Biconnectivity is one of the most fundamental graph problems. The canonical parallel biconnectivity algorithm is the Tarjan-Vishkin algorithm, which has $O(n+m)$ optimal work (number of operations) and polylogarithmic span (longest dependent operations) on a graph with $n$ vertices and $m$ edges. However, Tarjan-Vishkin is not widely used in practice. We believe the reason is the space-inefficiency (it generates an auxiliary graph with $O(m)$ edges). In practice, existing parallel implementations are based on breath-first search (BFS). Since BFS has span proportional to the diameter of the graph, existing parallel BCC implementations suffer from poor performance on large-diameter graphs and can be even slower than the sequential algorithm on many real-world graphs. We propose the first parallel biconnectivity algorithm (FAST-BCC) that has optimal work, polylogarithmic span, and is space-efficient. Our algorithm first generates a skeleton graph based on any spanning tree of the input graph. Then we use the connectivity information of the skeleton to compute the biconnectivity of the original input. All the steps in our algorithm are highly-parallel. We carefully analyze the correctness of our algorithm, which is highly non-trivial. We implemented FAST-BCC and compared it with existing implementations, including GBBS, Slota and Madduri's algorithm, and the sequential Hopcroft-Tarjan algorithm. We ran them on a 96-core machine on 27 graphs, including social, web, road, $k$-NN, and synthetic graphs, with significantly varying sizes and edge distributions. FAST-BCC is the fastest on all 27 graphs. On average (geometric means), FAST-BCC is 5.1$\times$ faster than GBBS, and 3.1$\times$ faster than the best existing baseline on each graph.

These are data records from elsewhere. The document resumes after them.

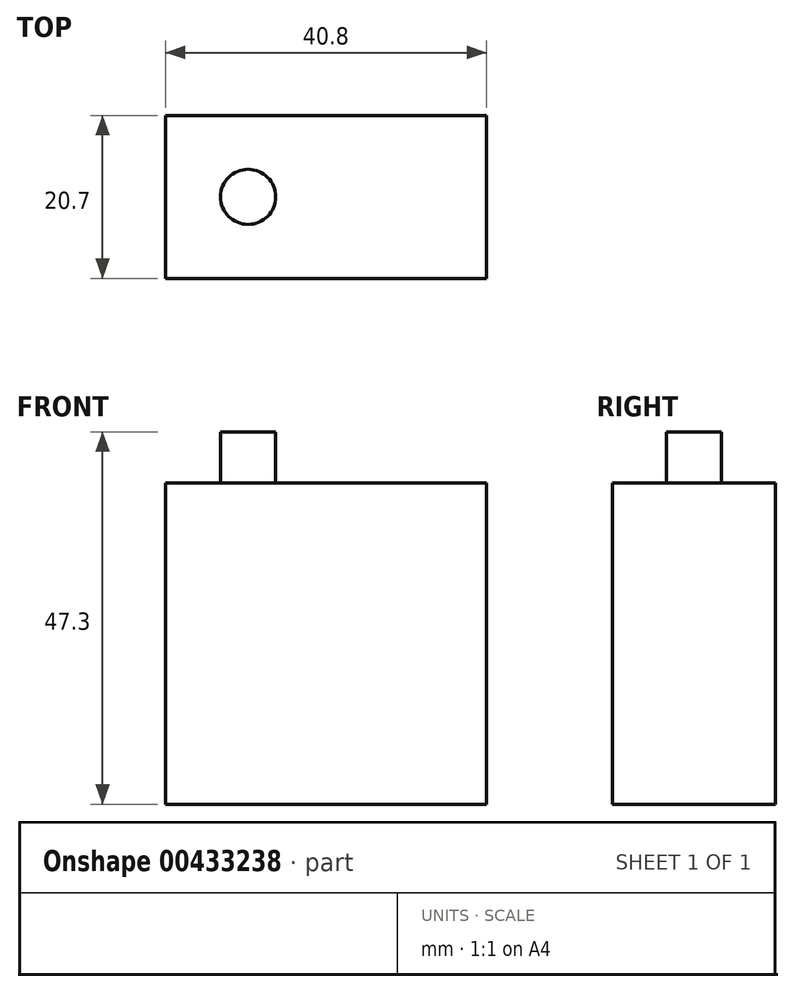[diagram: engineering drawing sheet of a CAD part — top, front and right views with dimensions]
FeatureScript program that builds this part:
annotation { "Feature Type Name" : "Feature", "Feature Type Description" : "" }
export const myFeature = defineFeature(function(context is Context, id is Id, definition is map)
    precondition{}
    {
        {
            var Q0;
            Q0=qCreatedBy(makeId("Top.planeOp"),FACE);
            var sketch = newSketch(context, id + "F0", { "sketchPlane" : qUnion([Q0])});
            skLineSegment(sketch, "E0.bottom", {"start": v(-20.4, 10.35) * mm, "end": v(20.4, 10.35) * mm});
            skLineSegment(sketch, "E0.top", {"start": v(-20.4, -10.35) * mm, "end": v(20.4, -10.35) * mm});
            skLineSegment(sketch, "E0.left", {"start": v(-20.4, 10.35) * mm, "end": v(-20.4, -10.35) * mm});
            skLineSegment(sketch, "E0.right", {"start": v(20.4, 10.35) * mm, "end": v(20.4, -10.35) * mm});
            skPoint(sketch, "E0.middle", {"position": v(0, 0) * mm});
            skSolve(sketch);
        }
        {
            var Q0;
            Q0 = qSketchRegion(id + "F0", true);
            extrude(context, id + "F1", {"entities" : qUnion([Q0]), "depth" : 40.8 * mm});
        }
        {
            var Q0;
            Q0=makeQuery(id+"F1.opExtrude","CAP_FACE",FACE,{"disambiguationData":[OSD([sQuery(id+"F0.wireOp",EDGE,"E0.bottom"),sQuery(id+"F0.wireOp",EDGE,"E0.top"),sQuery(id+"F0.wireOp",EDGE,"E0.left"),sQuery(id+"F0.wireOp",EDGE,"E0.right")])],"isStart":false});
            var sketch = newSketch(context, id + "F2", { "sketchPlane" : qUnion([Q0])});
            skLineSegment(sketch, "E1", {"start": v(-20.4, 0) * mm, "end": v(-13.4, 0) * mm, "construction": true});
            skLineSegment(sketch, "E2", {"start": v(-13.4, 0) * mm, "end": v(-9.9, 0) * mm, "construction": true});
            skCircle(sketch, "E3", {"center": v(-9.9, 0) * mm, "radius": 3.5 * mm});
            skSolve(sketch);
        }
        {
            var Q0;
            Q0 = qSketchRegion(id + "F2", true);
            extrude(context, id + "F3", {"entities" : qUnion([Q0]), "operationType" : NewBodyOperationType.ADD, "depth" : 6.5 * mm});
        }
    });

翻译：双连通分量是最基础的图论问题之一。经典的并行双连通分量算法是Tarjan-Vishkin算法，该算法在具有$n$个顶点和$m$条边的图上具有$O(n+m)$的最优工作量（操作数量）和多对数跨度（最长依赖操作序列）。然而，Tarjan-Vishkin算法在实践中并未被广泛采用。我们认为其原因在于空间效率低下（它会生成一个包含$O(m)$条边的辅助图）。在实践中，现有的并行实现基于广度优先搜索（BFS）。由于BFS的跨度与图的直径成正比，现有的并行双连通分量实现在大直径图上性能较差，在许多实际应用图上甚至可能比串行算法更慢。我们提出了首个具有最优工作量、多对数跨度且空间高效的并行双连通分量算法（FAST-BCC）。我们的算法首先基于输入图的任意生成树生成骨架图，然后利用骨架图的连通性信息计算原始输入图的双连通分量。算法中的所有步骤都具有高度并行性。我们细致地分析了算法的正确性，这一证明过程具有高度复杂性。我们实现了FAST-BCC算法，并与现有实现（包括GBBS、Slota和Madduri算法以及串行Hopcroft-Tarjan算法）进行了比较。我们在配备96核的机器上对27个图进行了测试，这些图包括社交网络、网页链接、道路网络、$k$近邻图和合成图，其规模和边分布差异显著。FAST-BCC在所有27个图上均表现最快。平均而言（几何平均数），FAST-BCC比GBBS快5.1倍，比每个图上现有的最佳基准算法快3.1倍。